An extract from the GreenBiz @SBGolden by Sarah Golden as the highlights favorite for heads of states and companies alike to make bold climate commitments where she reports on the dozens of corporations re-upped goals, reflecting that the private sector is internalizing what’s at stake — physically, reputationally and economically — if climate change is left unchecked.
- Morgan Stanley became the first major U.S. bank to commit to net-zero emissions generated from its financing activities by 2050.
- AT&T pledged to be carbon-neutral by 2035, a step up from its previous goal to reduce Scope 1 emissions by 20 percent and Scope 2 emissions by 60 percent. This comes following AT&T’s leadership in wind corporate procurements.
- Walmart pledged to become carbon-neutral across its global operations by 2040 — without relying on offsets. In a separate announcement, Walmart joined forces with Schneider Electric to “educate Walmart suppliers about renewable energy” and accelerate deployment with the aim of removing a gigaton of carbon from its supply chain (aka Scope 3 emissions).
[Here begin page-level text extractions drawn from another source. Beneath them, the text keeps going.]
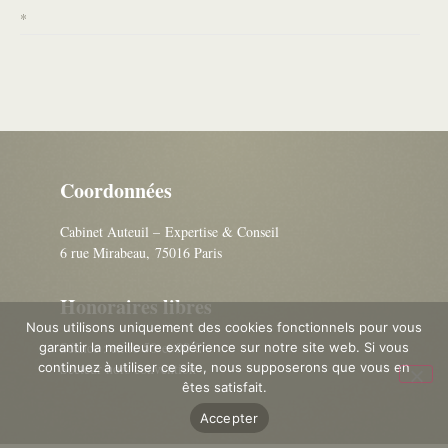
*
Coordonnées
Cabinet Auteuil – Expertise & Conseil
6 rue Mirabeau, 75016 Paris
Honoraires libres
Nous utilisons uniquement des cookies fonctionnels pour vous
Séance : entre 50 et 90 €
garantir la meilleure expérience sur notre site web. Si vous
continuez à utiliser ce site, nous supposerons que vous en
Secteur hors convention
êtes satisfait.
Accepter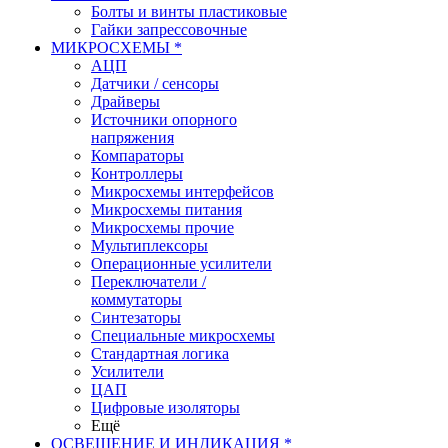
Болты и винты пластиковые
Гайки запрессовочные
МИКРОСХЕМЫ *
АЦП
Датчики / сенсоры
Драйверы
Источники опорного
напряжения
Компараторы
Контроллеры
Микросхемы интерфейсов
Микросхемы питания
Микросхемы прочие
Мультиплексоры
Операционные усилители
Переключатели /
коммутаторы
Синтезаторы
Специальные микросхемы
Стандартная логика
Усилители
ЦАП
Цифровые изоляторы
Ещё
ОСВЕЩЕНИЕ И ИНДИКАЦИЯ *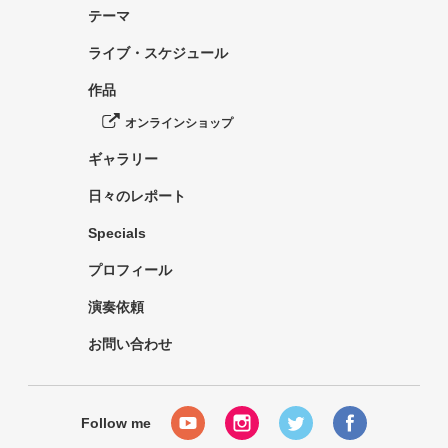
テーマ
ライブ・スケジュール
作品
オンラインショップ
ギャラリー
日々のレポート
Specials
プロフィール
演奏依頼
お問い合わせ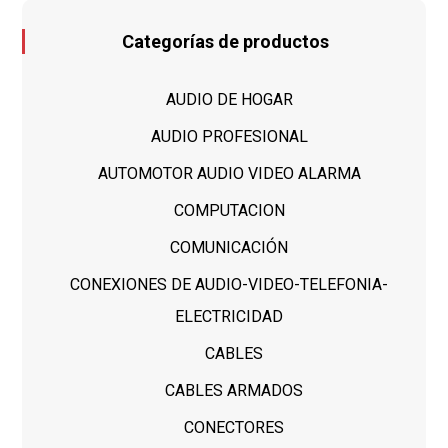
Categorías de productos
AUDIO DE HOGAR
AUDIO PROFESIONAL
AUTOMOTOR AUDIO VIDEO ALARMA
COMPUTACION
COMUNICACIÓN
CONEXIONES DE AUDIO-VIDEO-TELEFONIA-
ELECTRICIDAD
CABLES
CABLES ARMADOS
CONECTORES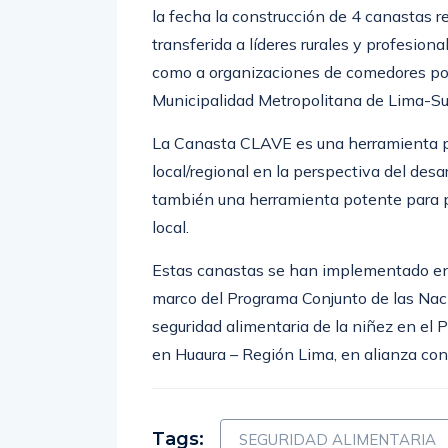
la fecha la construcción de 4 canastas re
transferida a líderes rurales y profesion
como a organizaciones de comedores pop
Municipalidad Metropolitana de Lima-Sub
La Canasta CLAVE es una herramienta p
local/regional en la perspectiva del des
también una herramienta potente para pos
local.
Estas canastas se han implementado en 
marco del Programa Conjunto de las Naci
seguridad alimentaria de la niñez en el 
en Huaura – Región Lima, en alianza co
Tags:
SEGURIDAD ALIMENTARIA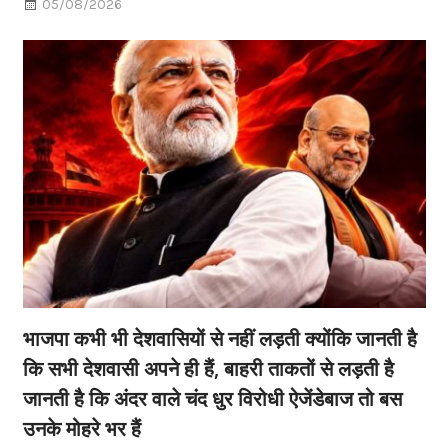
05/08/2026
भाजपा कभी भी देशवासियों से नहीं लड़ती क्योंकि जानती है
कि सभी देशवासी अपने ही हैं, बाहरी ताकतों से लड़ती है
जानती है कि अंदर वाले चंद धुर विरोधी ऐजेंडेबाज तो बस
उनके मोहरे भर हैं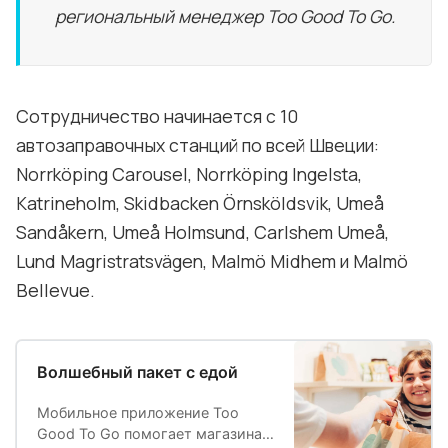
региональный менеджер Too Good To Go.
Сотрудничество начинается с 10
автозаправочных станций по всей Швеции:
Norrköping Carousel, Norrköping Ingelsta,
Katrineholm, Skidbacken Örnsköldsvik, Umeå
Sandåkern, Umeå Holmsund, Carlshem Umeå,
Lund Magristratsvägen, Malmö Midhem и Malmö
Bellevue.
Волшебный пакет с едой
Мобильное приложение Too
Good To Go помогает магазинам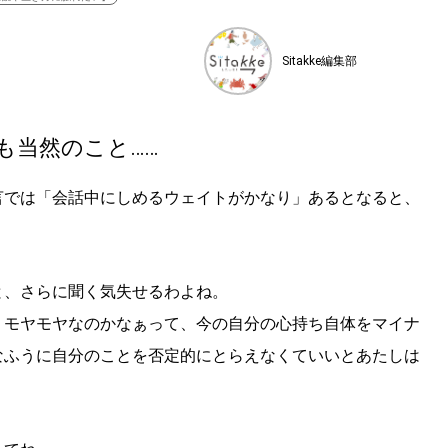
Sitakke編集部
も当然のこと……
言では「会話中にしめるウェイトがかなり」あるとなると、
。
と、さらに聞く気失せるわよね。
」モヤモヤなのかなぁって、今の自分の心持ち自体をマイナ
なふうに自分のことを否定的にとらえなくていいとあたしは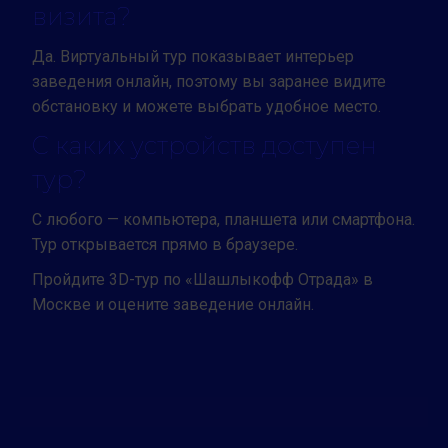
визита?
Да. Виртуальный тур показывает интерьер
заведения онлайн, поэтому вы заранее видите
обстановку и можете выбрать удобное место.
С каких устройств доступен
тур?
С любого — компьютера, планшета или смартфона.
Тур открывается прямо в браузере.
Пройдите 3D-тур по «Шашлыкофф Отрада» в
Москве и оцените заведение онлайн.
- Google committed to becoming powered by clean energy — in real time — by 2030.
- Amazon got companies to sign on to its Climate Pledge, including Best Buy, McKinstry, Real Betis, Schneider Electric, and Siemens. Signatories agree to implement decarbonization strategies in line with the Paris Agreement.
- Intel Corporation, PepsiCo, ASICS (Japan-based apparel company), Sanofi (healthcare company in France), SKF (Swedish manufacturer) and VELUX Group (Danish manufacturer) all signed on to RE100, a commitment to procure the equivalent of the company’s annual electricity consumptions from renewable sources.
Are you ready to hold these corporations accountable ? Will the certifications help? Is there enough traceability, do the consumers understand their options? Can we think like trees? Can we become the forest?